# EXERCISE DESCRIPTION
Copy the data exactly, pictures aside.

········

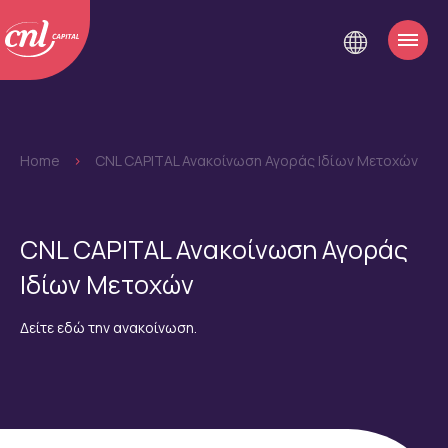
Home
>
CNL CAPITAL Ανακοίνωση Αγοράς Ιδίων Μετοχών
CNL CAPITAL Ανακοίνωση Αγοράς
Ιδίων Μετοχών
Δείτε εδώ την ανακοίνωση.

········

# RESPONSE AREA
Home
>
CNL CAPITAL Ανακοίνωση Αγοράς Ιδίων Μετοχών
CNL CAPITAL Ανακοίνωση Αγοράς
Ιδίων Μετοχών
Δείτε εδώ την ανακοίνωση.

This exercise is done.